## Task directions
Reproduce every line of text in the records below, character for character, and leave the pictures out.

## Records provided
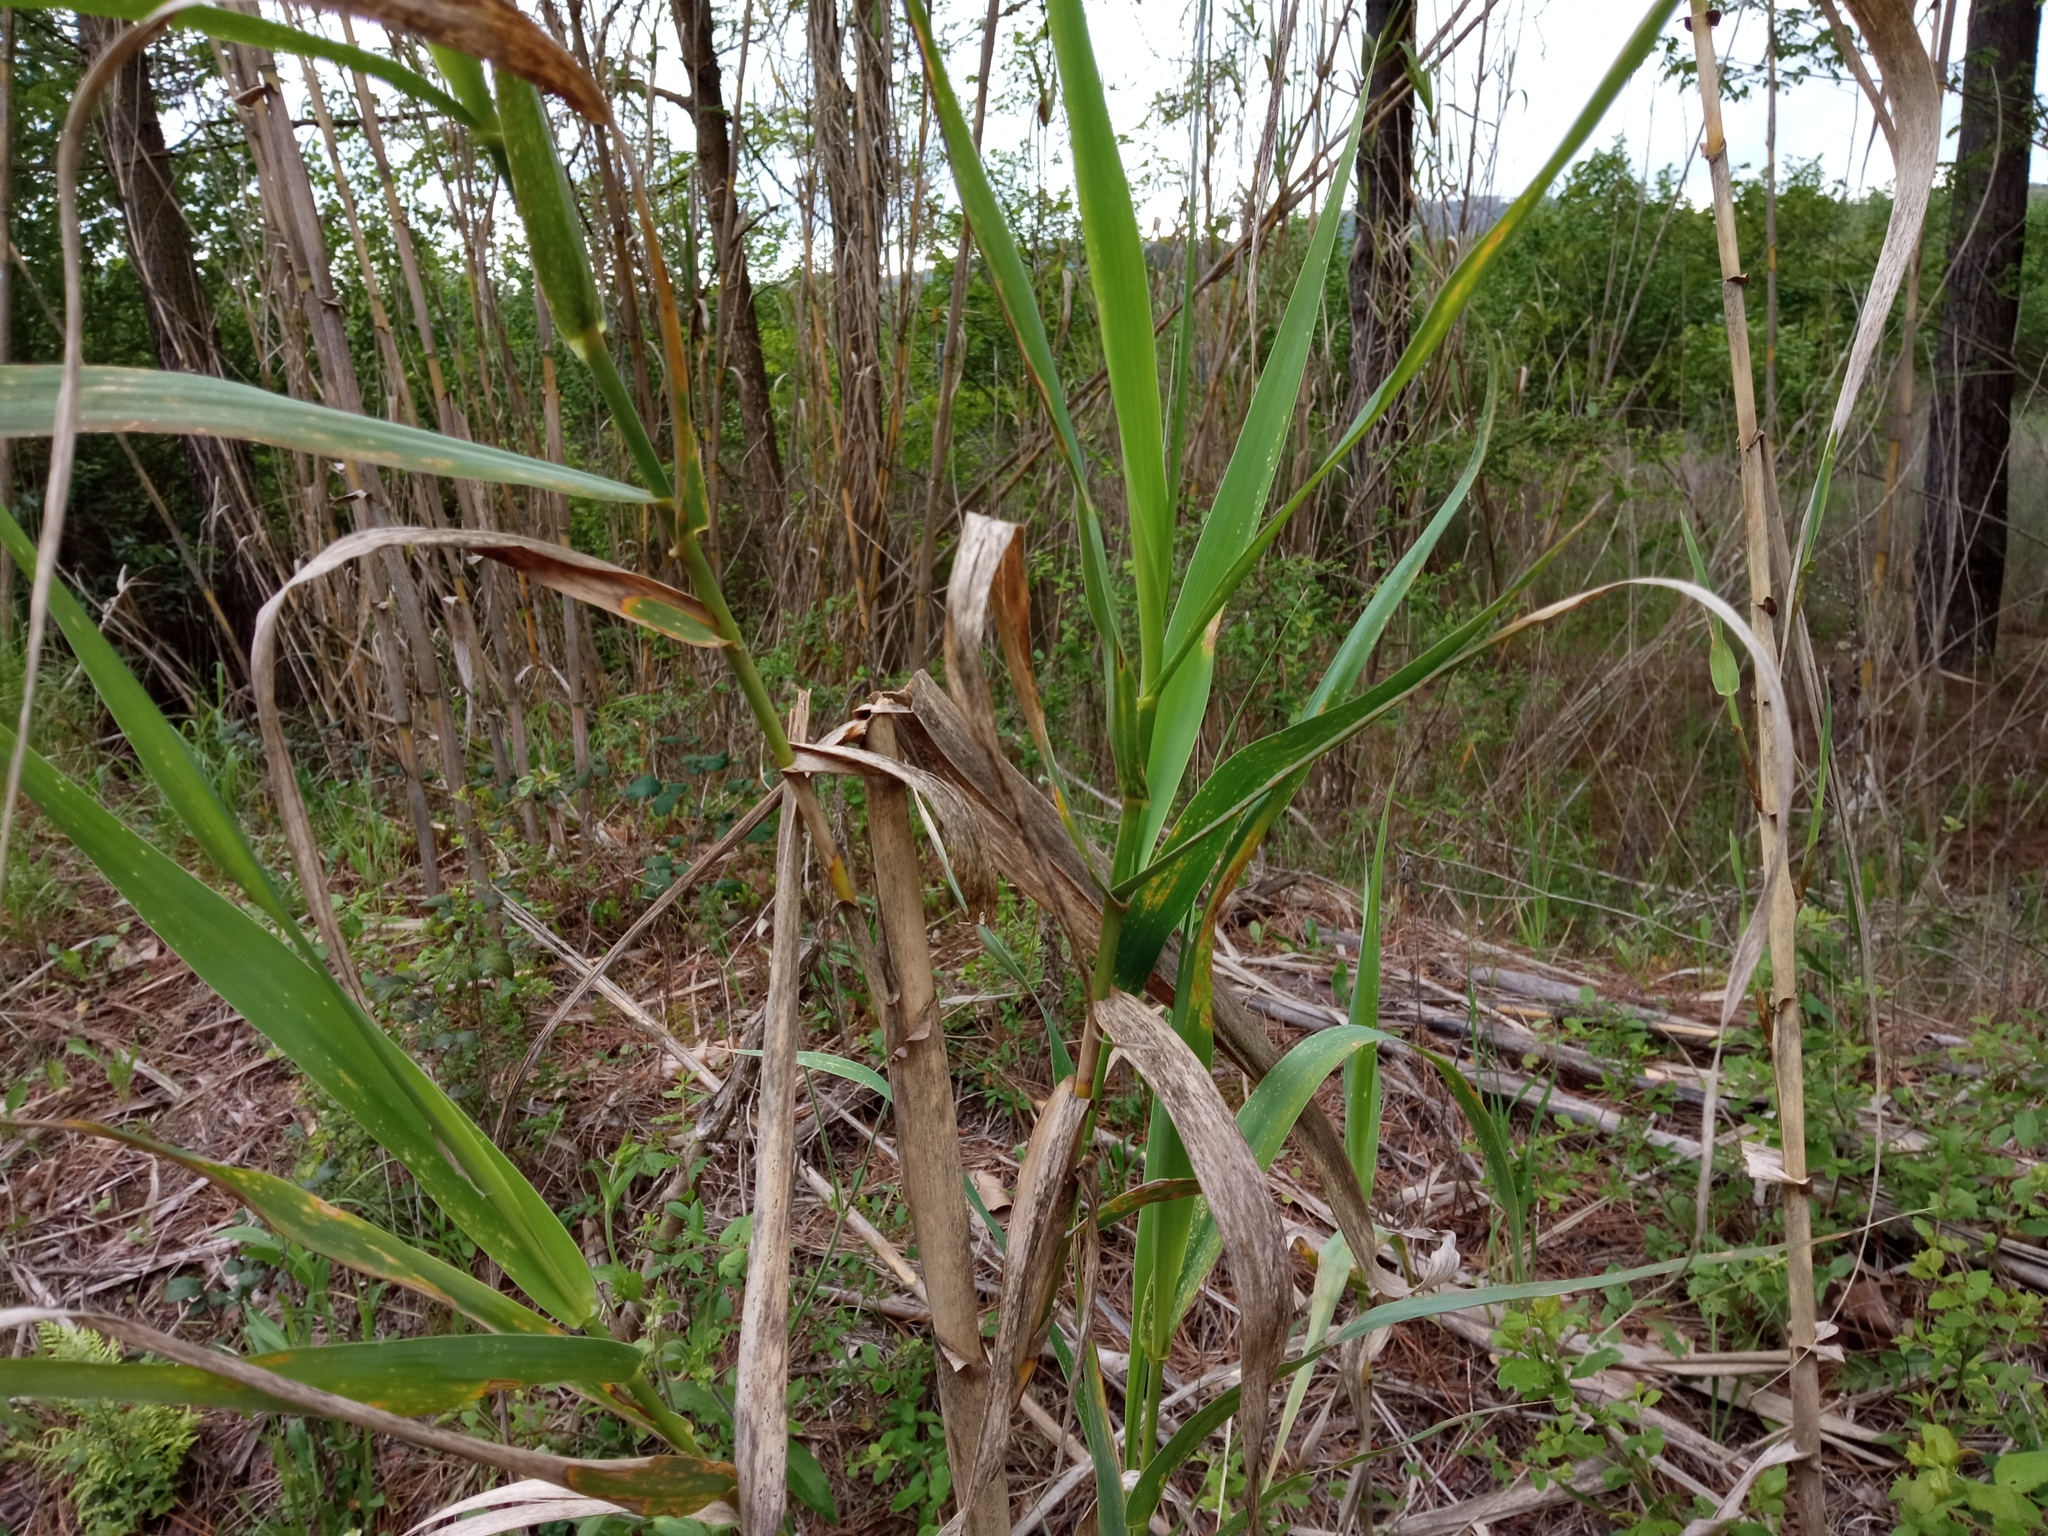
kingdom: Plantae
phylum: Tracheophyta
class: Liliopsida
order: Poales
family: Poaceae
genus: Arundo
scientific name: Arundo donax
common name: Giant reed
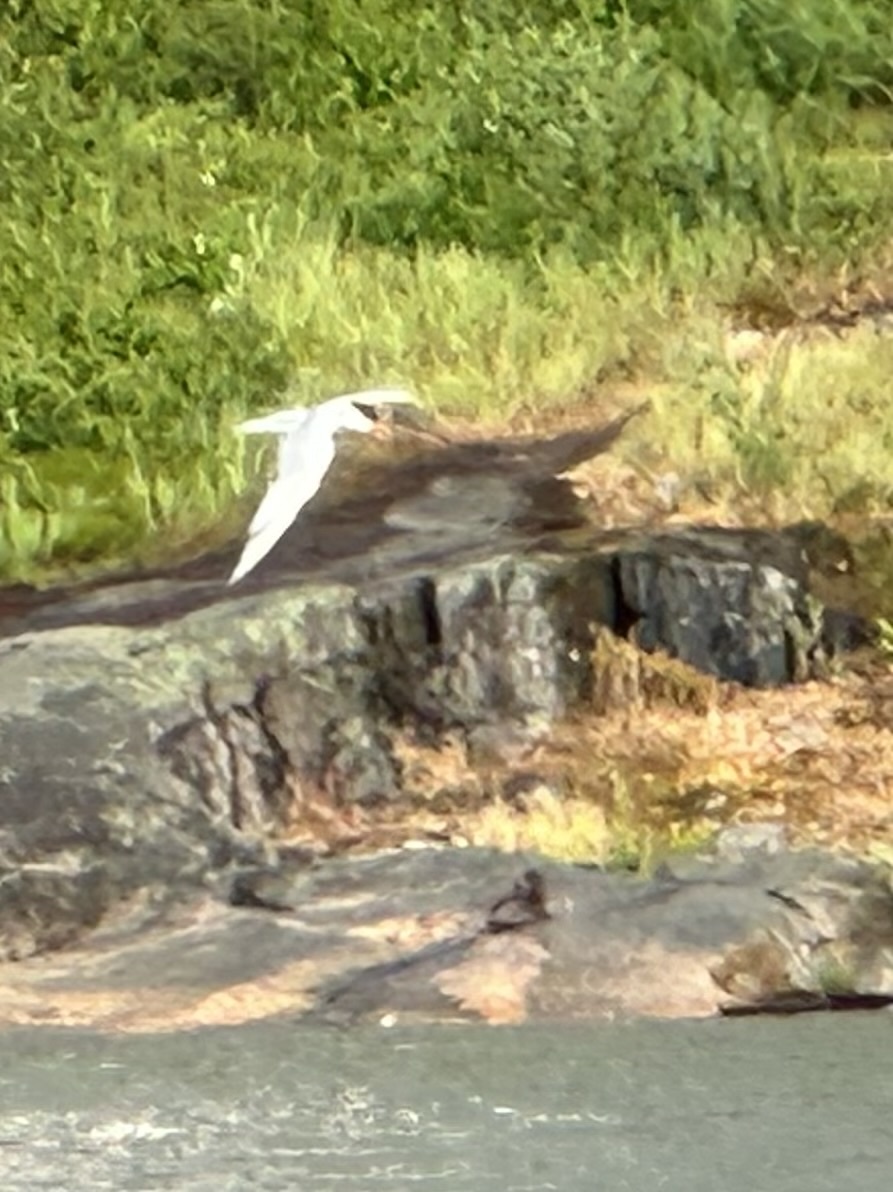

## Result of this exercise
kingdom: Plantae
phylum: Tracheophyta
class: Liliopsida
order: Poales
family: Poaceae
genus: Arundo
scientific name: Arundo donax
common name: Giant reed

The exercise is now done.